UC Riverside

One-dimensional (1-D) nanostructure-based sensors provide better sensitivity as compared to conventional thin film-based sensors due to their comparable dimensions with respect to Debye length. Single-walled carbon nanotubes (SWNTs) are 1-D nanostructures having high electrical mobility, high mechanical strength and high specific surface area that facilitate building of low-power, ultrahigh density sensors within limited space. However, pristine SWNTs posses limited sensitivity and selectivity. This sensitivity issue could be resolved through surface modification of SWNTs with suitable recognition molecules. Choosing the right functional material, sensor performance, in terms of sensitivity, could be enhanced. The selectivity issue could be overcome by making an array of sensors using different functional material and combining them with suitable pattern recognition software and thus, developing an electronic nose.

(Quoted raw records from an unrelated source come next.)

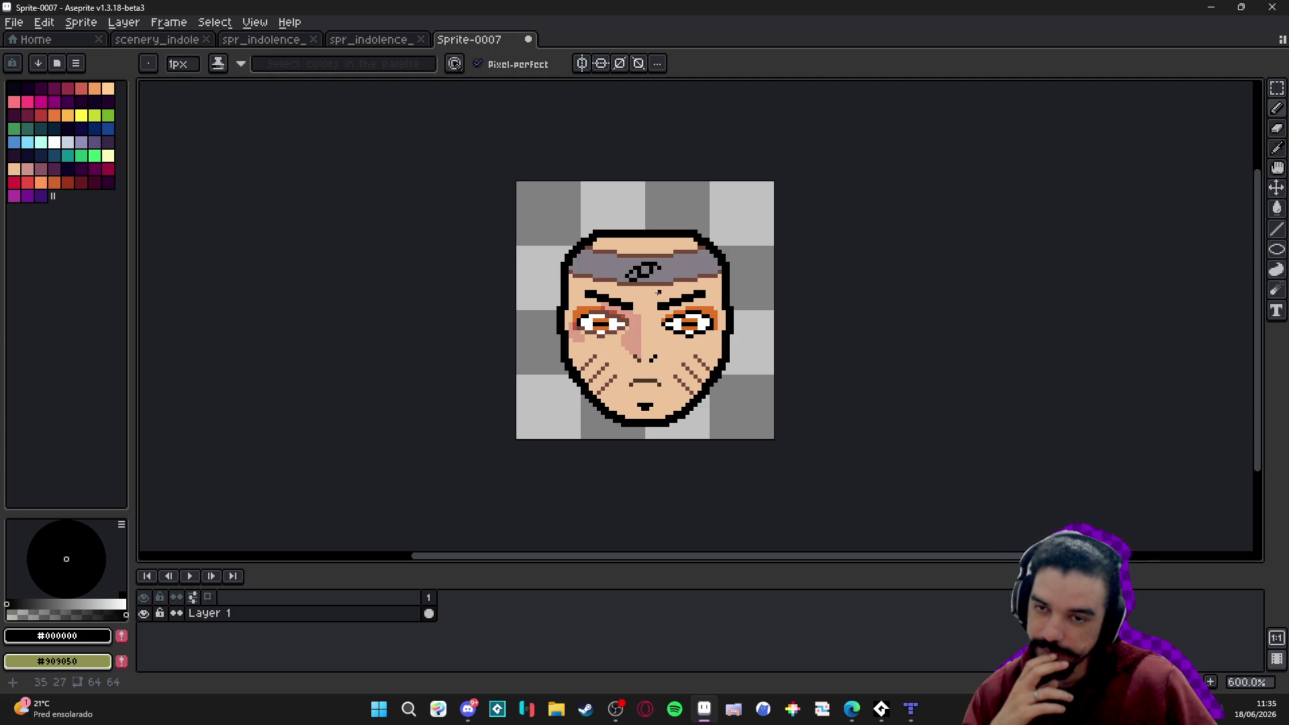
Draw a yellow hair spike above the head with a 4px pencil, undoing an accidental black fill.
left_click(81, 114)
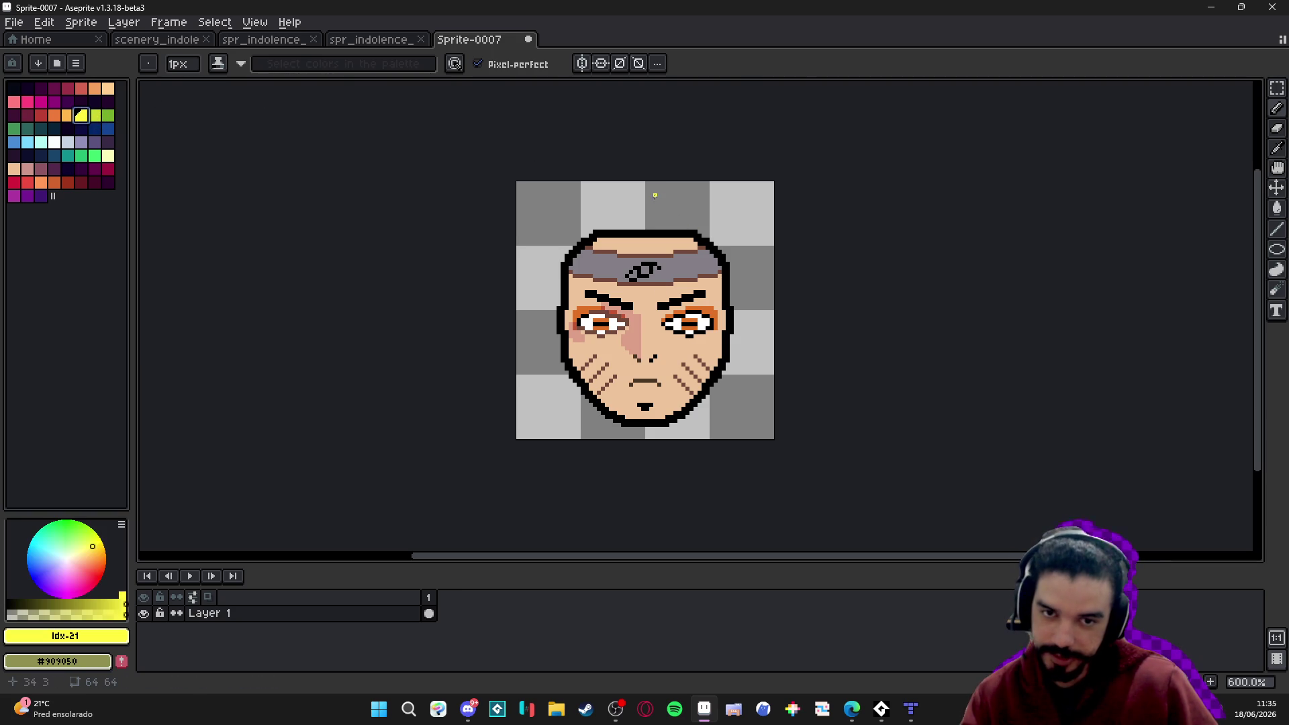
key("g")
right_click(662, 207)
key("ctrl+z")
key("b")
scroll(639, 216, "up", 3)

The overall objective of this dissertation is the development of a high density sensor array using single-walled carbon nanotube (SWNT) hybrid structures as building blocks for the realization of highly sensitive and discriminative sensors for monitoring of pollutants in the environment. To conceive such desired sensor characteristics, SWNTs were functionalized with organic macromolecules like porphyrins and calixarene to target VOCs in the air, and with biomolecules like polyT (a ssDNA) to target mercury ions in water. Detailed analysis of SWNT hybrid formation through different routes such as solvent casting and electrochemical techniques using macromolecules was performed to investigate structure property relations and the effect of macronucleus towards sensor performance when exposed to various analytes. The SWNT-porphyrin hybrids exhibited a discriminating capability of VOCs at room temperature. However, electrochemically modified (as opposed to solvent casting) SWNT-poly(porphyrin) hybrid improved sensor sensitivity further, retaining their discriminating capabilities and providing a sub-ppm limit of detection towards VOCs. The SWNT-poly(metalloporphyrin) hybrids also showed a probable relationship between sensor response and metal present within the porphyrin depending on the metal electronegativity. ssDNA functionalized SWNT hybrid exhibited highly selective and sensitive sensing response towards mercury ions in solvent phase.